- **What is being asked**
Among the entries below, extract exactly the lines that run from the one with "Due to the consistency" through the one with "Let F:ℝ^d×𝕄+(ℝ^d)→ℝ+ be", both ends included.

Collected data
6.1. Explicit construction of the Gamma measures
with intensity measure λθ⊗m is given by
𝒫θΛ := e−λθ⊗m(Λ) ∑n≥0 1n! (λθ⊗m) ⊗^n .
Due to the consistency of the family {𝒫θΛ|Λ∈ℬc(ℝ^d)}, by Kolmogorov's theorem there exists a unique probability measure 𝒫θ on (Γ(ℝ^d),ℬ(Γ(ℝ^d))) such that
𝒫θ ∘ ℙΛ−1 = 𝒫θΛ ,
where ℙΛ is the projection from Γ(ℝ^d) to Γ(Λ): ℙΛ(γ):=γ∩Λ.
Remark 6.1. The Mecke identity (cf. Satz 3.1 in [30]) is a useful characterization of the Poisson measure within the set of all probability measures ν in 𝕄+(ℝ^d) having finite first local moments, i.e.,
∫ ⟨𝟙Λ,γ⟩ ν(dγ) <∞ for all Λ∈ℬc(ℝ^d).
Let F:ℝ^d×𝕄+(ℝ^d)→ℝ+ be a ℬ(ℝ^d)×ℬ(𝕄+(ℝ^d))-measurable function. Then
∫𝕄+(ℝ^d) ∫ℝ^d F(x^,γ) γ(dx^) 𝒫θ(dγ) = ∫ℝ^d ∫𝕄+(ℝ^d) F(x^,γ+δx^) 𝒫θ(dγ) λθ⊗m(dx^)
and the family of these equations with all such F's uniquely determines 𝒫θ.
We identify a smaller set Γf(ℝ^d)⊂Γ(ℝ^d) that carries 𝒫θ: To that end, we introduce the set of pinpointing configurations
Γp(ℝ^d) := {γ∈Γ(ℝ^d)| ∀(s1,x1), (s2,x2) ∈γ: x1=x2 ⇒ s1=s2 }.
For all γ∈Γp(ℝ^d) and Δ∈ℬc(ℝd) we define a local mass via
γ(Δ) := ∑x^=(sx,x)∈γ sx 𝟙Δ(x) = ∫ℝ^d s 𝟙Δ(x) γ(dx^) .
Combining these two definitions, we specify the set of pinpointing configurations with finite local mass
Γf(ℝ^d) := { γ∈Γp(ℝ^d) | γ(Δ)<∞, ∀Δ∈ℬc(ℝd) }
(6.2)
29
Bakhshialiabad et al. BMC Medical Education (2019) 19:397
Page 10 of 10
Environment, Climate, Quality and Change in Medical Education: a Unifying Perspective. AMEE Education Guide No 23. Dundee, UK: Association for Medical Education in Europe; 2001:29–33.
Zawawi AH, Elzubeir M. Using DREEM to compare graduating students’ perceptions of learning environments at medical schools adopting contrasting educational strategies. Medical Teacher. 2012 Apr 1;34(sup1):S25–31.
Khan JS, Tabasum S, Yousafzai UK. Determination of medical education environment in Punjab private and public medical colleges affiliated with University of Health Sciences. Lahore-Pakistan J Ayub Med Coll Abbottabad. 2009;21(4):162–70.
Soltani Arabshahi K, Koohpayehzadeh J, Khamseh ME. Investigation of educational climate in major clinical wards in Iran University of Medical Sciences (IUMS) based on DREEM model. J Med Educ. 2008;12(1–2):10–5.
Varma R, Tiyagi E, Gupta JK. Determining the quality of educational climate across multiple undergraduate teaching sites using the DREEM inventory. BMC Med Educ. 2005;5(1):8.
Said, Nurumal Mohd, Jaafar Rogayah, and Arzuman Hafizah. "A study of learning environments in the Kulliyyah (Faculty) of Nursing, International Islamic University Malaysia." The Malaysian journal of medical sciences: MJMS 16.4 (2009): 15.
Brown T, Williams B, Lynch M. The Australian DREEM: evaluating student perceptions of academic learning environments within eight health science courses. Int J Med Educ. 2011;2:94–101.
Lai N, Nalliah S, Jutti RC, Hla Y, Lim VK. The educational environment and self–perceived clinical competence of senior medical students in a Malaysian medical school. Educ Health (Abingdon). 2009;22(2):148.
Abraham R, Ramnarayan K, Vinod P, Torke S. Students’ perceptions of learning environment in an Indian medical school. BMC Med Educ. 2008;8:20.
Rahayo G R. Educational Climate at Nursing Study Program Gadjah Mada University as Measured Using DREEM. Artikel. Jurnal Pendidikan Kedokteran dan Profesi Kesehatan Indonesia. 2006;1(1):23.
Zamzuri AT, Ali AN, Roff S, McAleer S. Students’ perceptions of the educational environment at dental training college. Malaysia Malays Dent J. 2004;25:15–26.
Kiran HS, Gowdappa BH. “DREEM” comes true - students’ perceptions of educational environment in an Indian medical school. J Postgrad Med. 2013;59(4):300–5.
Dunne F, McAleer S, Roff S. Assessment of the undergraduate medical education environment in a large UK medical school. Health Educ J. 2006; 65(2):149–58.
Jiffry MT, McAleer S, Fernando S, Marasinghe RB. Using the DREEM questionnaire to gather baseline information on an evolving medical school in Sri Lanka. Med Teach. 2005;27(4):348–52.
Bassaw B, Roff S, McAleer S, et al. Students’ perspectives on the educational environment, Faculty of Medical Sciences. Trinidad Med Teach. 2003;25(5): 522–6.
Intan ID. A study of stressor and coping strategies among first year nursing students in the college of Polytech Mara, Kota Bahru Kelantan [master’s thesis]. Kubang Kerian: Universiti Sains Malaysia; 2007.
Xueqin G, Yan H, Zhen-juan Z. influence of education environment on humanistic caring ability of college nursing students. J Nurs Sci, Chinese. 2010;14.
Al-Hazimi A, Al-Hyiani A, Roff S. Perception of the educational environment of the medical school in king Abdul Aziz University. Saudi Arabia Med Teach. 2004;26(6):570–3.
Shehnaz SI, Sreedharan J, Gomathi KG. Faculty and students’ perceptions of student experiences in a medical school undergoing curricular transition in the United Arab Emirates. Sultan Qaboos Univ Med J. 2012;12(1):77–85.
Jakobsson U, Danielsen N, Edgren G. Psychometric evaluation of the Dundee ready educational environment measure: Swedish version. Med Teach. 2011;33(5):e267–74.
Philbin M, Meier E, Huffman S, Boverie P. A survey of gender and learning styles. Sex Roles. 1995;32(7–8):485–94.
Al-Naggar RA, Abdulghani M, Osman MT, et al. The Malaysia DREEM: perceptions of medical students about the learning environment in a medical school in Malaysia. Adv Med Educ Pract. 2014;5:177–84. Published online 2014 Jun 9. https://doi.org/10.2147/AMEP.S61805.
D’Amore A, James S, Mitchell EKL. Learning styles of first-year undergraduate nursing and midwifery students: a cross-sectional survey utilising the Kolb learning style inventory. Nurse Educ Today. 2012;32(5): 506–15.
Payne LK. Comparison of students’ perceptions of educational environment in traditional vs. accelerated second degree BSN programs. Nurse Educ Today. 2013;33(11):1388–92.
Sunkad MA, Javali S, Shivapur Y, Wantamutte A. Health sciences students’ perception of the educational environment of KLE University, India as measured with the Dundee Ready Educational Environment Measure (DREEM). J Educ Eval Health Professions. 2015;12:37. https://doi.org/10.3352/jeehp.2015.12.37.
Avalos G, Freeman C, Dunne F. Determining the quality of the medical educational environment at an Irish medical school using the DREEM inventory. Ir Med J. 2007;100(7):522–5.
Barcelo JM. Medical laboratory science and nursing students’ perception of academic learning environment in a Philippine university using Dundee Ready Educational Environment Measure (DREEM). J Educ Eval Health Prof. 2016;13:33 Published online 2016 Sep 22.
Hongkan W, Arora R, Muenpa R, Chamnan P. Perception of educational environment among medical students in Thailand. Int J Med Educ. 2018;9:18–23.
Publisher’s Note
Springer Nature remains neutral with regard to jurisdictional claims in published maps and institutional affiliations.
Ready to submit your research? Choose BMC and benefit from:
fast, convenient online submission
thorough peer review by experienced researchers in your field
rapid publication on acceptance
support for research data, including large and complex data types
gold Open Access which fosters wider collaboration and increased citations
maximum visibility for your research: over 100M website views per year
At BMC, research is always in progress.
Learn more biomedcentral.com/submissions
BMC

- **Finished task**
Due to the consistency of the family {𝒫θΛ|Λ∈ℬc(ℝ^d)}, by Kolmogorov's theorem there exists a unique probability measure 𝒫θ on (Γ(ℝ^d),ℬ(Γ(ℝ^d))) such that
𝒫θ ∘ ℙΛ−1 = 𝒫θΛ ,
where ℙΛ is the projection from Γ(ℝ^d) to Γ(Λ): ℙΛ(γ):=γ∩Λ.
Remark 6.1. The Mecke identity (cf. Satz 3.1 in [30]) is a useful characterization of the Poisson measure within the set of all probability measures ν in 𝕄+(ℝ^d) having finite first local moments, i.e.,
∫ ⟨𝟙Λ,γ⟩ ν(dγ) <∞ for all Λ∈ℬc(ℝ^d).
Let F:ℝ^d×𝕄+(ℝ^d)→ℝ+ be a ℬ(ℝ^d)×ℬ(𝕄+(ℝ^d))-measurable function. Then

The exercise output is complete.